I am trying to switch my model from tensorflow-keras to pytorch but I faced a problem. I have “tf.keras.layers.experimental.preprocessing.Normalization” in my model as a layer, so the model will save the mean and std as model parameters. Therefore, when it comes to testing, I can use these data to normalize my test_set. I do that because I want my trained model be usable with different users who don’t have access to the whole training data. How can I do the same thing in Pytorch?

The PyTorch way™ is to precompute these and provide the result (for use in torchvision.transforms.Normalize).

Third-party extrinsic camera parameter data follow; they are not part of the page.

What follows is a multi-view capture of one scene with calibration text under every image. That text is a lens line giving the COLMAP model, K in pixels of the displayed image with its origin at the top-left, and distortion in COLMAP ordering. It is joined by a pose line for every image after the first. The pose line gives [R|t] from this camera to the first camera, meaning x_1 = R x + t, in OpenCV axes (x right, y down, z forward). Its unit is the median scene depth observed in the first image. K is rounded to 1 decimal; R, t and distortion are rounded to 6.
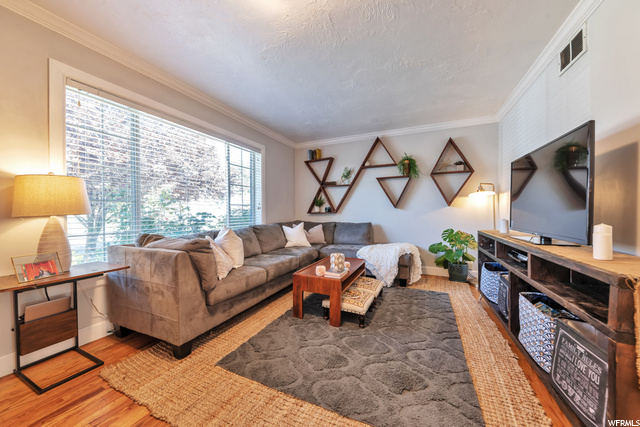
lens RADIAL K [[224.9, 0, 320.0], [0, 224.9, 213.5], [0, 0, 1]] dist [0.000527, -0.000010]
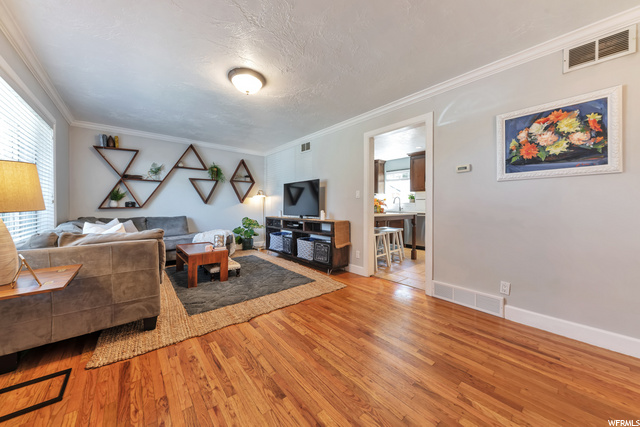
lens RADIAL K [[221.1, 0, 320.0], [0, 221.1, 213.5], [0, 0, 1]] dist [0.000517, 0.000025]
pose [[0.422687, -0.026335, 0.905893, -0.533559], [0.007461, 0.999645, 0.025580, 0.003648], [-0.906245, -0.004053, 0.422733, -0.119981]]
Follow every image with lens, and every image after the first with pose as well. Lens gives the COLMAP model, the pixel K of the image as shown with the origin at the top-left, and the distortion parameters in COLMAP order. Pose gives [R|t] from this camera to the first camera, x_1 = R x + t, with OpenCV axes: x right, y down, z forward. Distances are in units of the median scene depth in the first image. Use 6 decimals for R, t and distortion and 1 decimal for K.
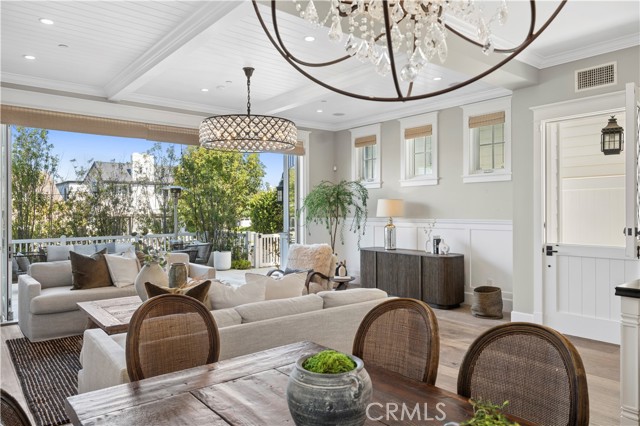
lens RADIAL K [[442.6, 0, 320.0], [0, 442.6, 213.0], [0, 0, 1]] dist [-0.000191, -0.001134]
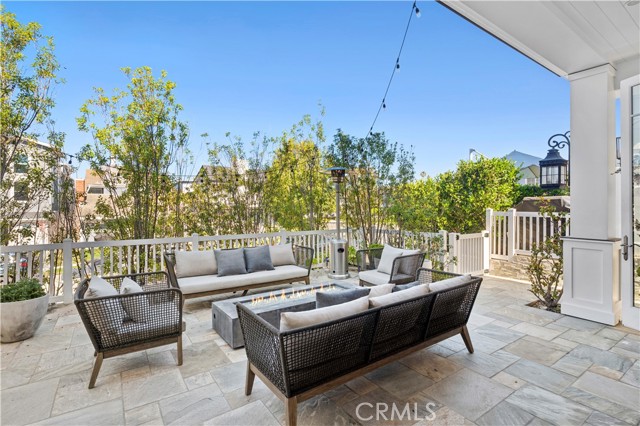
lens RADIAL K [[307.7, 0, 320.0], [0, 307.7, 213.0], [0, 0, 1]] dist [0.000695, 0.000085]
pose [[0.996764, 0.008142, -0.079970, -0.476778], [-0.007363, 0.999923, 0.010033, 0.015546], [0.080046, -0.009412, 0.996747, 0.730777]]
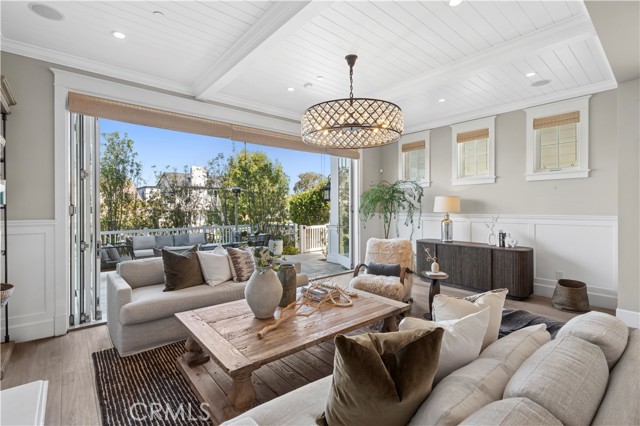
lens RADIAL K [[295.6, 0, 317.7], [0, 295.6, 209.4], [0, 0, 1]] dist [0.000363, 0.000143]
pose [[0.999889, -0.000411, 0.014889, -0.165785], [0.000392, 0.999999, 0.001278, 0.000094], [-0.014889, -0.001272, 0.999888, 0.249503]]
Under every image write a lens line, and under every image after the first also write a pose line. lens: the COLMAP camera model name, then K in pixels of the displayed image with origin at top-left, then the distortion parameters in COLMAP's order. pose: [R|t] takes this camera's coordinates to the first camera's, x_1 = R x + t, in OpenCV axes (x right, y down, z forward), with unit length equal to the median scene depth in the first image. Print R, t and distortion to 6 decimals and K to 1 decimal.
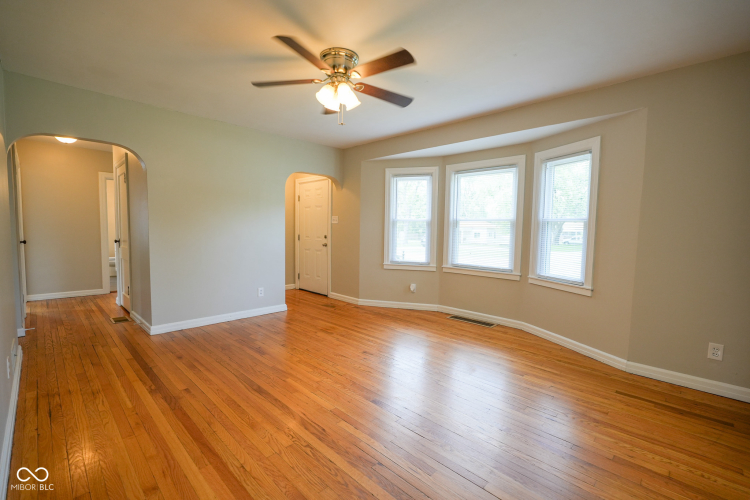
lens RADIAL K [[332.3, 0, 373.4], [0, 332.3, 250.3], [0, 0, 1]] dist [-0.001322, 0.000624]
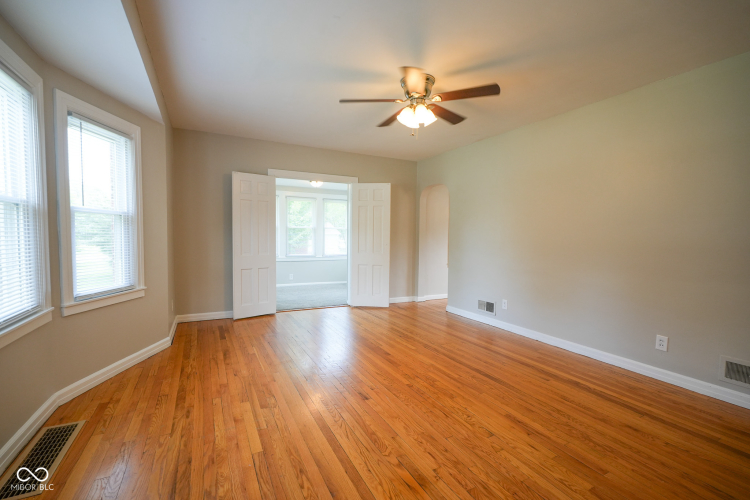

I was going to link to the forums for an example for how to do the precomputation, but I got confused with what people iterating lots of versions supposedly less buggy than the previous and so here is a quick and dirty example to recompute the dataset mean and std for CIFAR (you wouldn’t need that, because you can just compute mean and std in the dataset in one go, but this lets you check). The algorithm basically is the Welford-generalization to more than one thing in the update.

import torchvision
import torch.utils.data

ds = torchvision.datasets.CIFAR10('/mnt/data/vision/cifar10', transform=torchvision.transforms.ToTensor())
dl = torch.utils.data.DataLoader(ds, batch_size=1024)

count = 0
mean = torch.zeros((3,), dtype=torch.double)
M2 = torch.zeros((3,), dtype=torch.double)
for im, lab in dl:
    # https://en.wikipedia.org/wiki/Algorithms_for_calculating_variance#Parallel_algorithm
    im = im.to(dtype=torch.double)
    batch_count = im.size(0)
    batch_mean = im.mean(dim=(0, 2, 3))
    batch_M2 = im.var(dim=(0, 2, 3)) * batch_count
    delta = batch_mean - mean
    mean += delta * batch_count / (count + batch_count)
    M2 += batch_M2 + delta ** 2 * count * batch_count / (count + batch_count)
    count += batch_count
    
std = (M2 / count)**0.5

# for CIFAR, we can check
assert (torch.from_numpy(ds.data/255).mean(dim=(0, 1, 2)) - mean).abs().max() < 1e-6
assert (torch.from_numpy(ds.data/255).std(dim=(0, 1, 2)) - std).abs().max() < 1e-6

Best regards

Thomas

1 Like

Thanks Thomas. I also thought of logging the mean and std when I train my model and provide them as meta data to the user who is going to use the trained model for his/her test set, so s/he can use the transofrm to normalzie before feeding them to the pre trained model.